We do have a problem with income inequality which should be a lot easier to fix than stopping growth.

> So whether or not one calls for zero growth, we should plan for an eventual situation of zero growth and structure our society so this is a good outcome.

But how far in the future is this? Our light cone is finite, but it has a vast amount of energy and matter. Maybe we don't get much father than the solar system, but that's still a lot more resources than the Earth. Just the sun itself is an enormous ball of energy we're barely making use of. Sure, a Type 3 civilization might find it difficult to grow much beyond it's galaxy, but it would take a while to get to that level. We don't really know where civilization might end up in the long term.

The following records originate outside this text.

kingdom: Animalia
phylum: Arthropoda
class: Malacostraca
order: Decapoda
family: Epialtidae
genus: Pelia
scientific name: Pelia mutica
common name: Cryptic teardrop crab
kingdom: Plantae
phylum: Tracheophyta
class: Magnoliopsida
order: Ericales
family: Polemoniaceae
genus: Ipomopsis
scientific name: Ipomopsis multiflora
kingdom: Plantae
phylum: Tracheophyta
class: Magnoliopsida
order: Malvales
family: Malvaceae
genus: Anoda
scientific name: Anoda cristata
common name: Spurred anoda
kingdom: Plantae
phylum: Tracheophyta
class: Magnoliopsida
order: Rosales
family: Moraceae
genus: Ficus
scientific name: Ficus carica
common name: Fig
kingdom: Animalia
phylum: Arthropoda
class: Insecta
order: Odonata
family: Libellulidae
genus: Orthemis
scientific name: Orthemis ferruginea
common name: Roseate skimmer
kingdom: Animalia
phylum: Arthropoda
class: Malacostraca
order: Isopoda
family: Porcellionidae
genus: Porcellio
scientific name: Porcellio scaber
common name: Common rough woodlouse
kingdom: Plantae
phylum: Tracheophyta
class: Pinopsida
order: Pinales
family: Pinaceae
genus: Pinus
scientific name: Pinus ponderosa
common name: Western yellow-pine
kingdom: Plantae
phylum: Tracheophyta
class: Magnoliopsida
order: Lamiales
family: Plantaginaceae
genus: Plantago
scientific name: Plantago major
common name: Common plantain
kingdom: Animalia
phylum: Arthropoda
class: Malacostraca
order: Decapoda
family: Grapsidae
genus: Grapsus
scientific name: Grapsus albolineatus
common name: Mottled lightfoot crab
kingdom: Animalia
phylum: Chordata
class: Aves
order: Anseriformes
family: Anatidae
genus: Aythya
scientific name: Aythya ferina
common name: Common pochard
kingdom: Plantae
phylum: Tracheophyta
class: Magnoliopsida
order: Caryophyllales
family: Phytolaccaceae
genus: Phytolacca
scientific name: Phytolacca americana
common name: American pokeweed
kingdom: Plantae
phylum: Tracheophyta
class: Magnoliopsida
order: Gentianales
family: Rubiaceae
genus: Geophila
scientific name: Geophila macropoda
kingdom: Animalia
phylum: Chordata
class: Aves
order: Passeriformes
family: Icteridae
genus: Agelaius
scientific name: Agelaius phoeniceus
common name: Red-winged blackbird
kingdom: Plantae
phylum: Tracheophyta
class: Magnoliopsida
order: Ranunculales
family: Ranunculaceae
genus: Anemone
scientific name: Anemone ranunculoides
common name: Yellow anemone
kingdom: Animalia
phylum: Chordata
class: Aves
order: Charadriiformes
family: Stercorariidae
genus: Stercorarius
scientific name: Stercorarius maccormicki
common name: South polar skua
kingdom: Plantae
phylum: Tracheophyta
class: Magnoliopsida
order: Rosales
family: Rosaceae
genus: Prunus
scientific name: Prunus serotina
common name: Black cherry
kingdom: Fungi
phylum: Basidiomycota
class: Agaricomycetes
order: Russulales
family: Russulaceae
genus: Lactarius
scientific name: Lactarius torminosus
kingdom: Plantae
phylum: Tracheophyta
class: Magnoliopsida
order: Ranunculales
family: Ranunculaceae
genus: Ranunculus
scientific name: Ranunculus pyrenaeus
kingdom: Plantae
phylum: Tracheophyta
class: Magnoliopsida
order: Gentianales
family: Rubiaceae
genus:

She may be calling for zero growth or even degrowth. In her first blog post, where she fill a questionnaire [1]

"Question 13: “What will improve the quality of life for the future generations of your family?”—with boxes to rank importance from 1 to 10. The first choice is “Improved educational opportunities”—fair enough, Harvard being in the education business. I gave it a 10. The second is “Economic stability and growth for the U.S.” That stymied me totally. What a marvelous example of capitalist thinking, or nonthinking: to consider growth and stability as the same thing! I finally wrote in the margin, “You can’t have both,” and didn’t check a box."

[1] https://www.ursulakleguin.com/blog/in-your-spare-time

> When peaceful Occupie Wall Street protestors were brutalized at scale, I think the whole world noticed

And within a short time, everything was back to business as usual. Then in 2020, Black Lives Matter protestors were brutalized at scale. The whole world took notice, the police kept beating the shit out of people, a lot of lip service was paid, and nothing changed.

I'm not advocating for a violent revolution here, but what about meekly letting the state beat the shit out of you seems to be working?